All of lore.kernel.org
 help / color / mirror / Atom feed
From: Linus Torvalds <torvalds@linux-foundation.org>
To: Eric Biggers <ebiggers@kernel.org>
Cc: Ext4 Developers List <linux-ext4@vger.kernel.org>,
	Andreas Dilger <adilger@dilger.ca>,
	Eric Whitney <enwlinux@gmail.com>,
	"Jason A. Donenfeld" <Jason@zx2c4.com>,
	Masahiro Yamada <masahiroy@kernel.org>
Subject: Re: Detecting default signedness of char in ext4 (despite -funsigned-char)
Date: Tue, 17 Jan 2023 20:27:23 -0800	[thread overview]
Message-ID: <CAHk-=whUNjwqZXa-MH9KMmc_CpQpoFKFjAB9ZKHuu=TbsouT4A@mail.gmail.com> (raw)
In-Reply-To: <Y8dtze3ZLGaUi8pi@sol.localdomain>

[-- Attachment #1: Type: text/plain, Size: 3395 bytes --]
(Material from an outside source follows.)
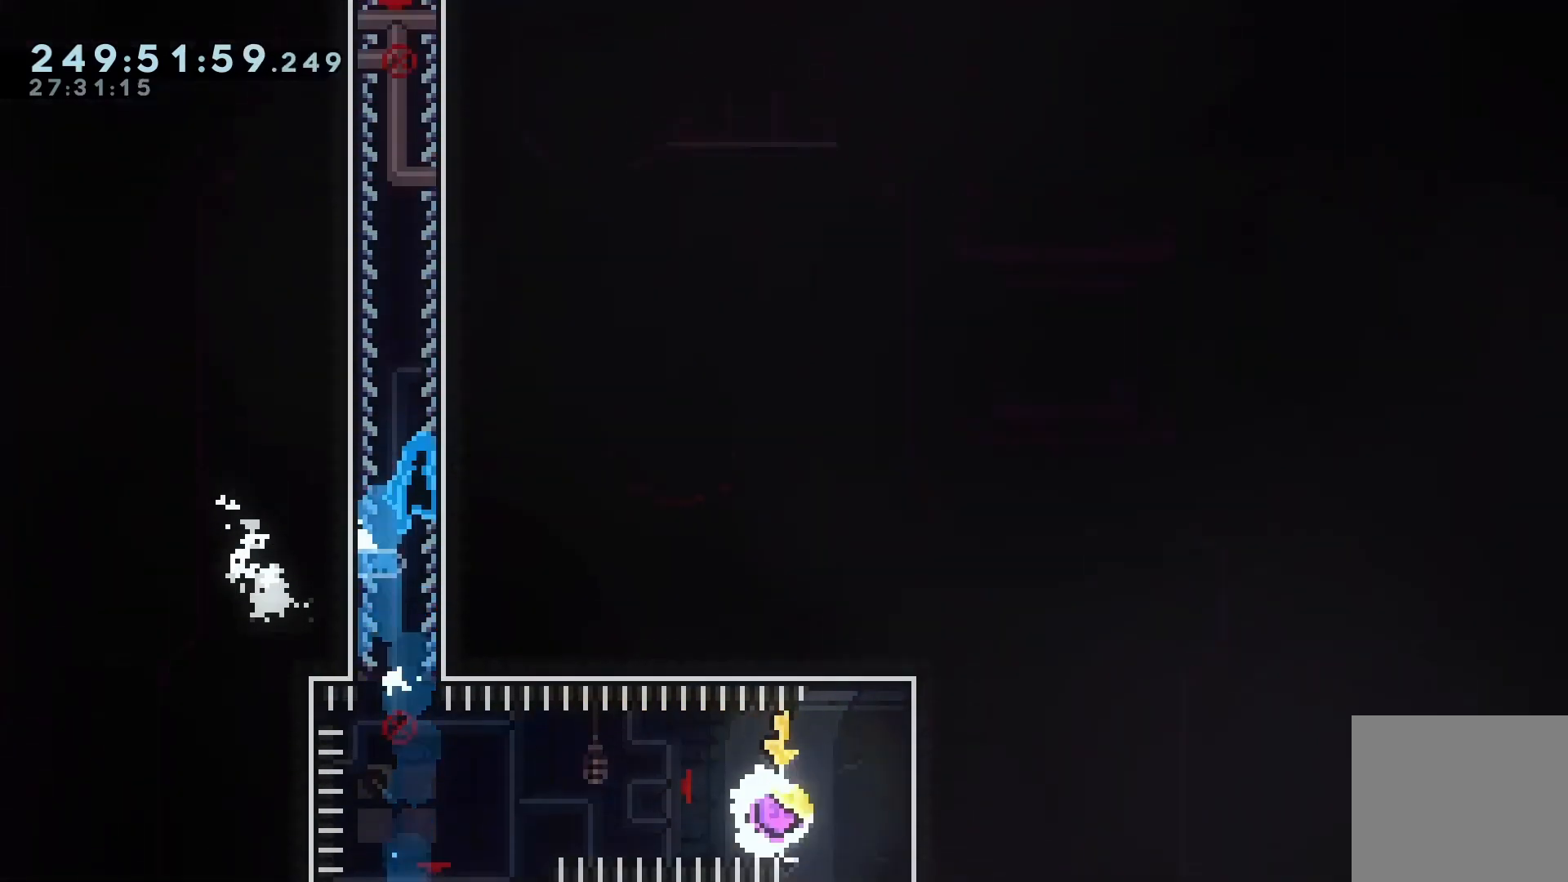
{"keys": ["jump", "jump2"], "events": [[100, "jump", "up"], [167, "jump", "down"], [167, "jump2", "down"], [233, "jump", "up"], [233, "jump2", "up"], [300, "jump", "down"], [333, "jump2", "down"], [400, "jump", "up"], [400, "jump2", "up"], [467, "jump", "down"], [467, "jump2", "down"]]}
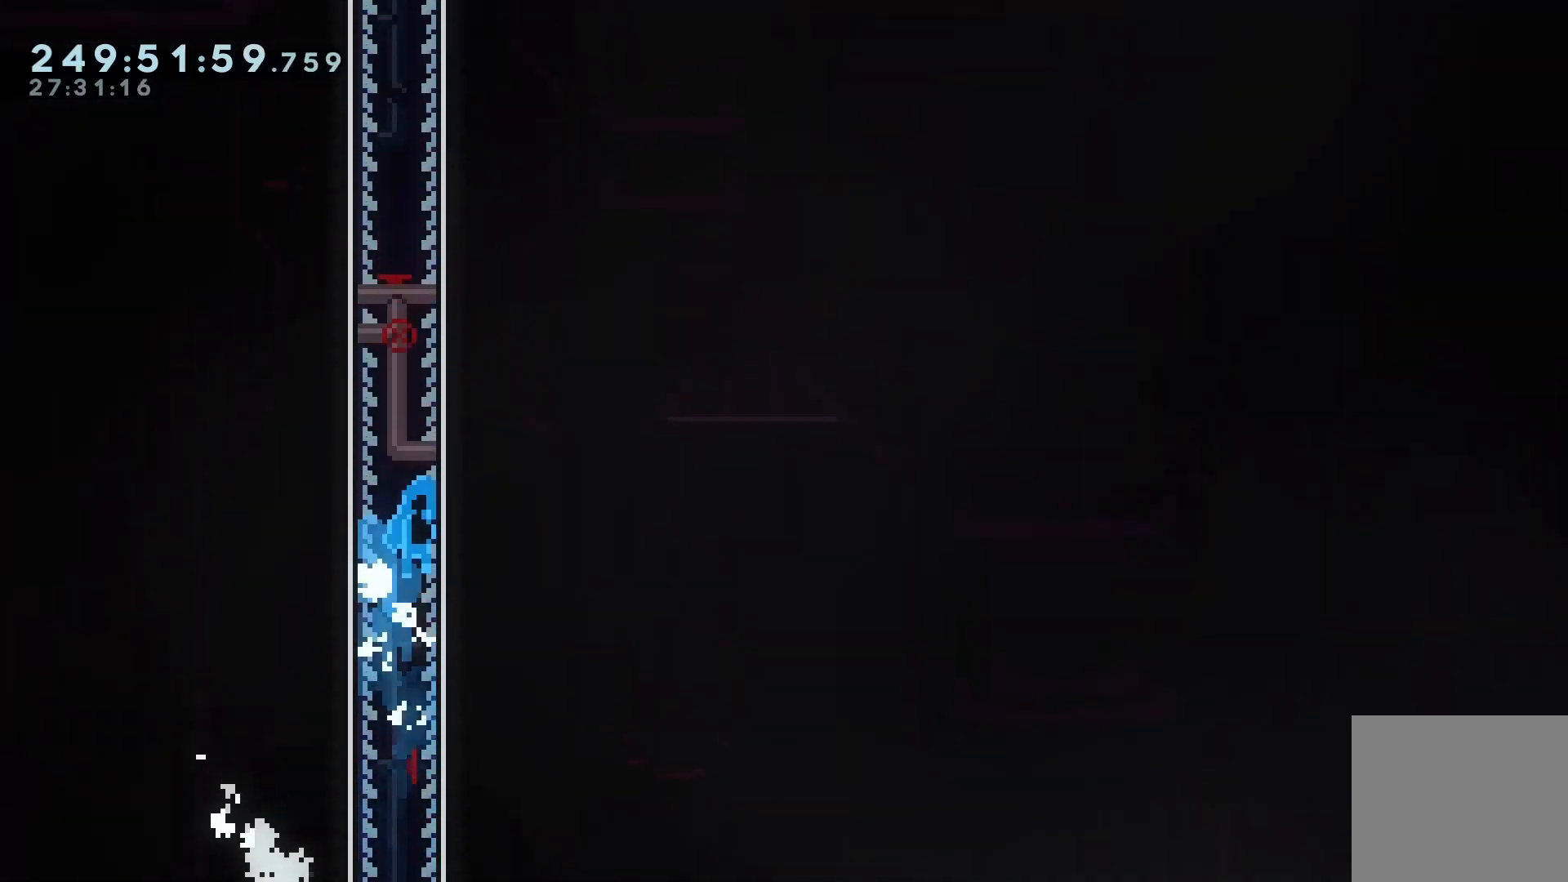
{"keys": [], "events": [[33, "jump2", "up"], [67, "jump", "up"], [133, "jump", "down"], [133, "jump2", "down"], [167, "jump2", "up"], [200, "jump", "up"], [267, "jump", "down"], [267, "jump2", "down"], [300, "jump2", "up"], [367, "jump", "up"], [400, "jump", "down"], [400, "jump2", "down"], [433, "jump2", "up"], [500, "jump", "up"]]}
On Tue, Jan 17, 2023 at 7:56 PM Eric Biggers <ebiggers@kernel.org> wrote:
>
> [Added some Cc's, and updated subject to reflect what this is really about]

Hmm.

I really hate this.

> On Tue, Jan 17, 2023 at 05:10:55PM -0700, Andreas Dilger wrote:
> > >
> > > My 6.2-rc1 regression run on the current x86-64 test appliance revealed a new
> > > failure for generic/454 on the 4k file system configuration and all other
> > > configurations using a 4k block size.  This failure reproduces with 100%
> > > reliability and continues to appear as of 6.2-rc4.
> > >
> > > The test output indicates that the file system under test is inconsistent.
> >
> > There is actually support in the superblock for both signed and unsigned char
> > hash calculations, exactly because there was a bug like this in the past.
> > It looks like the ext4 code/build is still using the signed hash functions:

So clearly ext4 is completely buggy in this respect, but this is
exactly what would happen if you just mount a disk that was written to
on (old, pre-funsigned-char) x86, and then mount it on, say, an arm
machine that has always been unsigned-char.

That was always supposed to work.

So switching to a new kernel really should just be *exactly* the same
as moving the disk to a different machine.

And that's still "supposed to just work".

And this whole "let's get it wrong, and make x86 act as if 'char' is
signed, even when it isn't" seems entirely the wrong way around.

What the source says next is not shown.